KUALA LUMPUR: E-government services provider MyEG Services Bhd posted net profit of RM60.42mil in the fourth quarter ended Sept 30,2019 on the back of RM119.14mil in revenue.
It announced on Thursday the increase in net profit of 3.20% amounting to RM1.87mil from the third quarter's RM58.20mil was primarily due to gains from foreign worker recruitment and placement related services and cost reduction in administrative expenses in 4Q. Its earnings per share were 1.7 sen.
For the 12-month period, its net profit was RM234.69mil on revenue of RM476.24mil.
MyEG said the contribution of revenue and net profit for the quarter and 12 months were mainly due to concession related services such as Immigration and Road Transport Department related and ancillary services.
Other contributers were commercial services such as motor vehicle trading related services, financing services, sale of tax monitoring system, foreign worker recruitment and placement related services.
MyEG said there was also contribution from Cardbiz Group which principally is involved in the deployment of payment solutions and hardware and merchant acquiring services. There was also gain on disposal of other investment.
It said that it would continue to introduce innovative services leveraging on new technology to drive its growth for FYE2019.
“We are also expanding our regional presence in Asia with the recent introduction of new joint ventures and services in the Philippines, Bangladesh and Indonesia.
“We are bringing our technology and expertise to these countries and hope to introduce innovative services which will enhance the efficiency in these new markets and allow us to tap on the continuous growth of transactions where the population in these countries are becoming more tech savvy, ” it said.
MyEG said it board of directors was cautiously optimistic that these are the new markets which potentially migh contribute to its organic growth.
It also said the board would work closely with the government to continue rolling out new e-government services whilst maintaining the service level of the current services which will continue to benefit the Malaysian public, consistent with the government’s objective.

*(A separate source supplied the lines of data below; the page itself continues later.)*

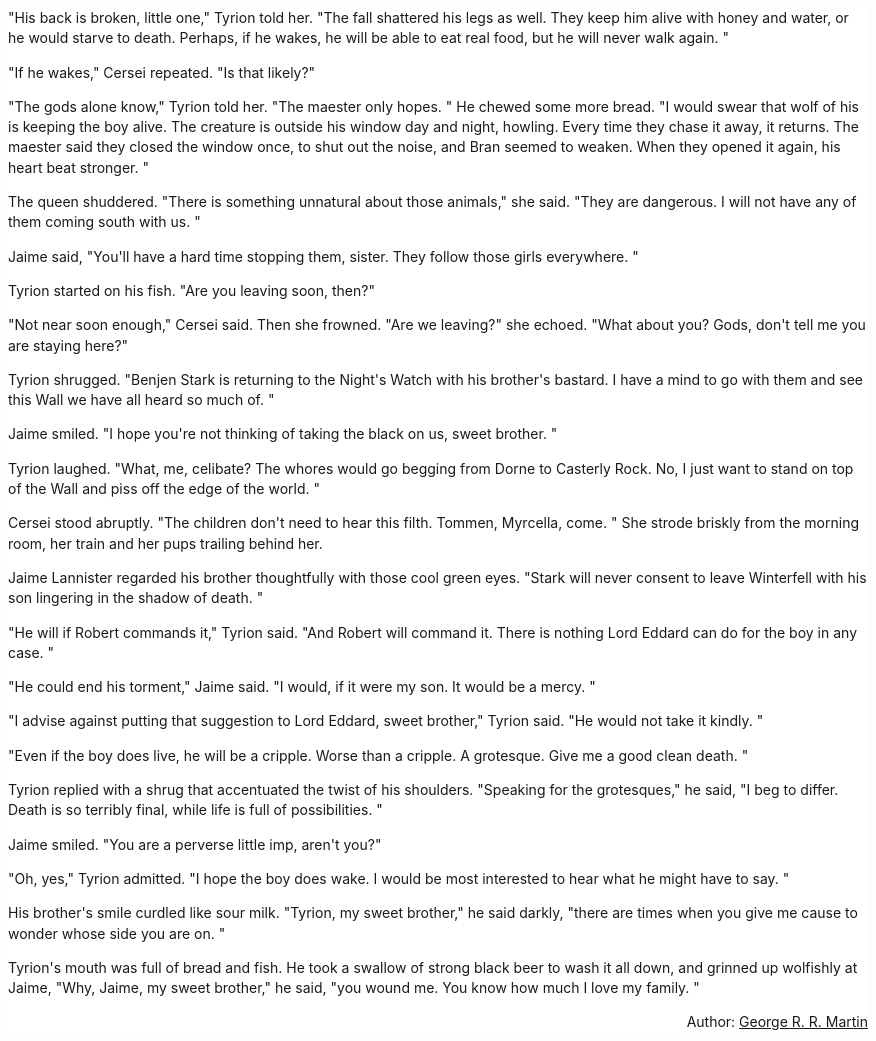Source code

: "His back is broken, little one," Tyrion told her. "The fall shattered his legs as well. They keep him alive with honey and water, or he would starve to death. Perhaps, if he wakes, he will be able to eat real food, but he will never walk again. "

"If he wakes," Cersei repeated. "Is that likely?"

"The gods alone know," Tyrion told her. "The maester only hopes. " He chewed some more bread. "I would swear that wolf of his is keeping the boy alive. The creature is outside his window day and night, howling. Every time they chase it away, it returns. The maester said they closed the window once, to shut out the noise, and Bran seemed to weaken. When they opened it again, his heart beat stronger. "

The queen shuddered. "There is something unnatural about those animals," she said. "They are dangerous. I will not have any of them coming south with us. "

Jaime said, "You'll have a hard time stopping them, sister. They follow those girls everywhere. "

Tyrion started on his fish. "Are you leaving soon, then?"

"Not near soon enough," Cersei said. Then she frowned. "Are we leaving?" she echoed. "What about you? Gods, don't tell me you are staying here?"

Tyrion shrugged. "Benjen Stark is returning to the Night's Watch with his brother's bastard. I have a mind to go with them and see this Wall we have all heard so much of. "

Jaime smiled. "I hope you're not thinking of taking the black on us, sweet brother. "

Tyrion laughed. "What, me, celibate? The whores would go begging from Dorne to Casterly Rock. No, I just want to stand on top of the Wall and piss off the edge of the world. "

Cersei stood abruptly. "The children don't need to hear this filth. Tommen, Myrcella, come. " She strode briskly from the morning room, her train and her pups trailing behind her.

Jaime Lannister regarded his brother thoughtfully with those cool green eyes. "Stark will never consent to leave Winterfell with his son lingering in the shadow of death. "

"He will if Robert commands it," Tyrion said. "And Robert will command it. There is nothing Lord Eddard can do for the boy in any case. "

"He could end his torment," Jaime said. "I would, if it were my son. It would be a mercy. "

"I advise against putting that suggestion to Lord Eddard, sweet brother," Tyrion said. "He would not take it kindly. "

"Even if the boy does live, he will be a cripple. Worse than a cripple. A grotesque. Give me a good clean death. "

Tyrion replied with a shrug that accentuated the twist of his shoulders. "Speaking for the grotesques," he said, "I beg to differ. Death is so terribly final, while life is full of possibilities. "

Jaime smiled. "You are a perverse little imp, aren't you?"

"Oh, yes," Tyrion admitted. "I hope the boy does wake. I would be most interested to hear what he might have to say. "

His brother's smile curdled like sour milk. "Tyrion, my sweet brother," he said darkly, "there are times when you give me cause to wonder whose side you are on. "

Tyrion's mouth was full of bread and fish. He took a swallow of strong black beer to wash it all down, and grinned up wolfishly at Jaime, "Why, Jaime, my sweet brother," he said, "you wound me. You know how much I love my family. "




<p align="right">Author:
<a href="https://www.georgerrmartin.com">George R. R. Martin</a>
</p>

“In view of abolishment of the Goods and Services Tax (GST) regime in September 2018, the board wishes to clarify that necessary impairments were made, in FY2018, on the investments as well as capital expenditure incurred on the tax monitoring system which were supposed to be rolled out under the GST regime.
“However, the board is confident that there will be opportunities available to the company to roll out similar systems in other countries which we are present and to re-deploy the system built and assets purchased (which the value had been impaired) in these countries, ” it said.